Look below and pull out each line with the word "Left".

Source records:
··········
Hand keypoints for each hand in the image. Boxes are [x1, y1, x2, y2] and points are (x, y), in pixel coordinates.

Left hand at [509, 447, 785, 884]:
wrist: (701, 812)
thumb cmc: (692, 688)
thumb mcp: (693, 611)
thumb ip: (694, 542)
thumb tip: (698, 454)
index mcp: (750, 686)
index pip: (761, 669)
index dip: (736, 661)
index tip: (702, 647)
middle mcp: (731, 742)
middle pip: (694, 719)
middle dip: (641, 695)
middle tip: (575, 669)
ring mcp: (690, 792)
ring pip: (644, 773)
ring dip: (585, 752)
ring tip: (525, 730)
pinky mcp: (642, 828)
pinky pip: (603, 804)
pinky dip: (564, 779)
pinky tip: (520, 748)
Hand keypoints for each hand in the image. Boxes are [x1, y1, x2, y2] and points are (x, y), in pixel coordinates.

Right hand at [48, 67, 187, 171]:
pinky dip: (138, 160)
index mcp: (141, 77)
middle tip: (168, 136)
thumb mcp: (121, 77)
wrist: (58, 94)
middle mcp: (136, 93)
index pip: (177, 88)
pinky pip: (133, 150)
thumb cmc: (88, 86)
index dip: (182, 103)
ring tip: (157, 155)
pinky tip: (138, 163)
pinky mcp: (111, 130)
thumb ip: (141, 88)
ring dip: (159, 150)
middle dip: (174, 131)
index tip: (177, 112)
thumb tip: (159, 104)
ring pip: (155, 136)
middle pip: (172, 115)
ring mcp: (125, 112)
··········
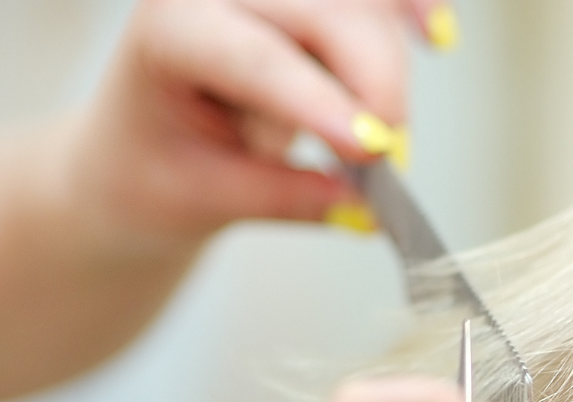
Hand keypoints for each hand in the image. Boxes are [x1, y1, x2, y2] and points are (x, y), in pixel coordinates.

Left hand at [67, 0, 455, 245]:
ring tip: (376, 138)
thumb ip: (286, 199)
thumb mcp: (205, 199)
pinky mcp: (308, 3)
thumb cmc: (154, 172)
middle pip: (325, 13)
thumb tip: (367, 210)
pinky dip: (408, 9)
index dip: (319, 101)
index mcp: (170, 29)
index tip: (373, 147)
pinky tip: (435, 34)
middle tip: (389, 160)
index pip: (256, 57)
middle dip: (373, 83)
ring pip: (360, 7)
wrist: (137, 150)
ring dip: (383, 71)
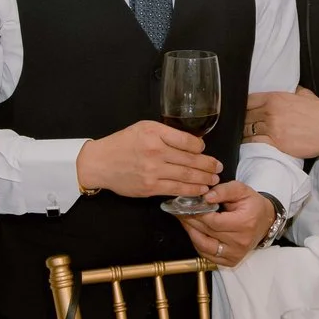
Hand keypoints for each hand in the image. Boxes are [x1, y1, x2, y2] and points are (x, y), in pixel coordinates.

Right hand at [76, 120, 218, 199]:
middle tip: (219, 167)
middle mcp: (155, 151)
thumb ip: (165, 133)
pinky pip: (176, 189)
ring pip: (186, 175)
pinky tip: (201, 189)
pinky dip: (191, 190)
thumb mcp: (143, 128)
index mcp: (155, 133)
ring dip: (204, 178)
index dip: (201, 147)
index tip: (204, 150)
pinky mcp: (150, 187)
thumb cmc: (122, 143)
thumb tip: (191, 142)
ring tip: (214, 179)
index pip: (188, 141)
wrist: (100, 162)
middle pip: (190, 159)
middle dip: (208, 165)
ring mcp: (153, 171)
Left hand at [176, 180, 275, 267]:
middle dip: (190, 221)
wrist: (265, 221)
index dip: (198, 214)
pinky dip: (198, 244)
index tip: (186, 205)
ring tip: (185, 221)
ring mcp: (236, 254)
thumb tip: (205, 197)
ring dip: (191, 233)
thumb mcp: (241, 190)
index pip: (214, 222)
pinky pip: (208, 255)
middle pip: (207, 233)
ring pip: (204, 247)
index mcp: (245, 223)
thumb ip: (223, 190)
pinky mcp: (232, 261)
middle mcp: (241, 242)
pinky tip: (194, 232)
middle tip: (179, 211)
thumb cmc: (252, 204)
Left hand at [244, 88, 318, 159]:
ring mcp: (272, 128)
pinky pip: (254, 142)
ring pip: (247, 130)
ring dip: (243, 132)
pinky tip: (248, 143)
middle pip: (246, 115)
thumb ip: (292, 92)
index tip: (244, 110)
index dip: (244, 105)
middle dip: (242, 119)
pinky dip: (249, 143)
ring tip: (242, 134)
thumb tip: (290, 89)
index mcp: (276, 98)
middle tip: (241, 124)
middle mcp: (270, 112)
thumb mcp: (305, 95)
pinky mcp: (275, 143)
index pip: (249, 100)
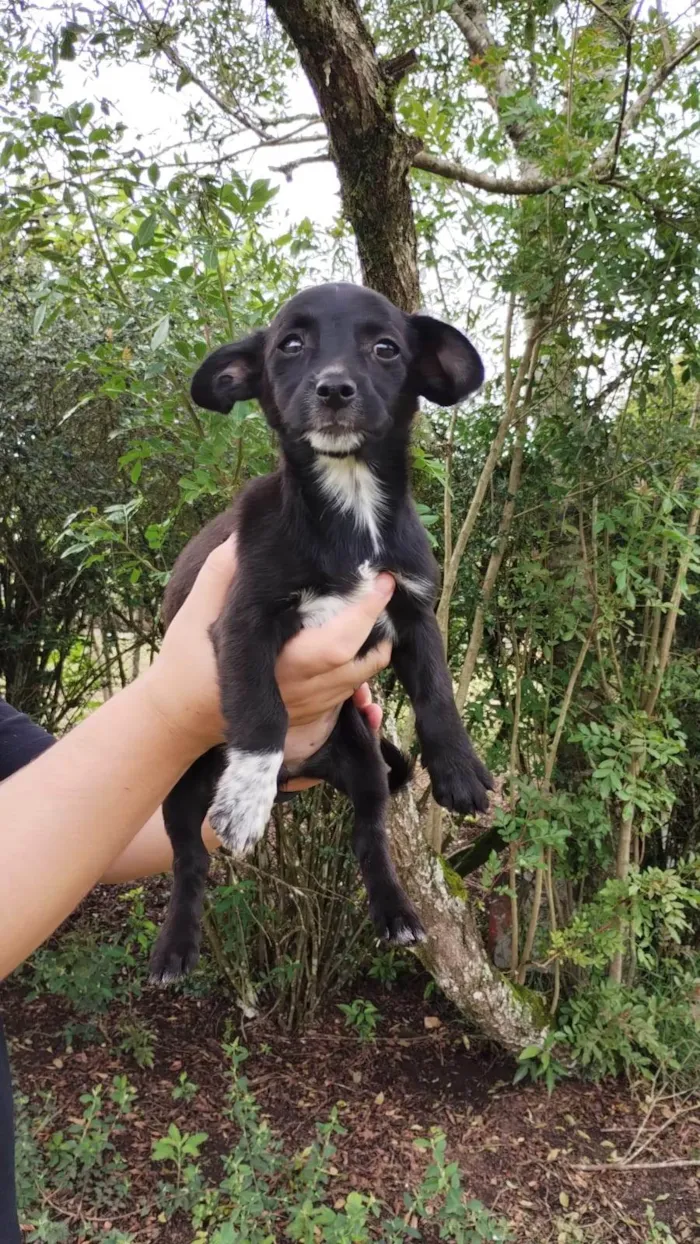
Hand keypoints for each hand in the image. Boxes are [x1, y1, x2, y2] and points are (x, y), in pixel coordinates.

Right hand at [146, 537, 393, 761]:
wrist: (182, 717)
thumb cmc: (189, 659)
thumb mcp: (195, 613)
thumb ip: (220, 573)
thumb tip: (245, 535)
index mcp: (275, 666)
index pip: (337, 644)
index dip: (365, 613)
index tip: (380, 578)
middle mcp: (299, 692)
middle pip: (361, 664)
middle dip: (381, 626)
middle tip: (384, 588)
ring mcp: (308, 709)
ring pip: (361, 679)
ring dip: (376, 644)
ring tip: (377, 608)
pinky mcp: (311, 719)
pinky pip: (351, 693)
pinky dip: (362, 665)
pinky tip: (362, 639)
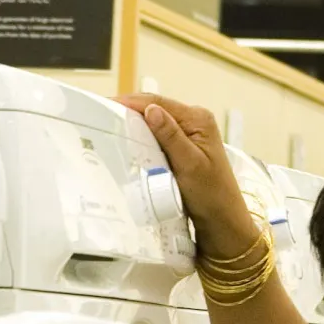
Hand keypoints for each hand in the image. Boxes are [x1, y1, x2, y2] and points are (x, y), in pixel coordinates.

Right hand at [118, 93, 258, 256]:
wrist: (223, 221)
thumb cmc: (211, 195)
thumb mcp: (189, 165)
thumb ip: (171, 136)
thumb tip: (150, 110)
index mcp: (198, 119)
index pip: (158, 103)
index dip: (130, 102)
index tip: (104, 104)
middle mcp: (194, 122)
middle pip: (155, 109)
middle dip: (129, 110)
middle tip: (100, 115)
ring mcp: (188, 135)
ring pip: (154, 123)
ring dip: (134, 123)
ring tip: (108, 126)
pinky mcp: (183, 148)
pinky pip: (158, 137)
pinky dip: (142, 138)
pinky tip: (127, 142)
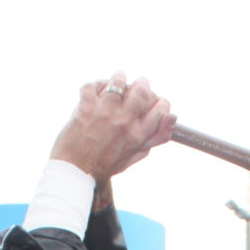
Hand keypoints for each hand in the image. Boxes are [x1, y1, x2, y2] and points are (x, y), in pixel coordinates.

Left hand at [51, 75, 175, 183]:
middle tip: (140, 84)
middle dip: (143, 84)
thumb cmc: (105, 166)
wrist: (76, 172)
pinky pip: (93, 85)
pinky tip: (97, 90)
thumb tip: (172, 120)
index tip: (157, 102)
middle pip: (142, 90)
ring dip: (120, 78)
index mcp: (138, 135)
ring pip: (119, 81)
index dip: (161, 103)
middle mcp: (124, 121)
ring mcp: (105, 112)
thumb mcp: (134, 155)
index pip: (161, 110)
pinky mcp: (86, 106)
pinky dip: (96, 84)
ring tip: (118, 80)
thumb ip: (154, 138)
··········
Completed task:
Left hand at [509, 447, 785, 884]:
Left hand at [67, 0, 455, 245]:
Left hand at [176, 180, 275, 267]:
Left hand at [244, 88, 318, 159]:
Left hand at [51, 75, 175, 183]:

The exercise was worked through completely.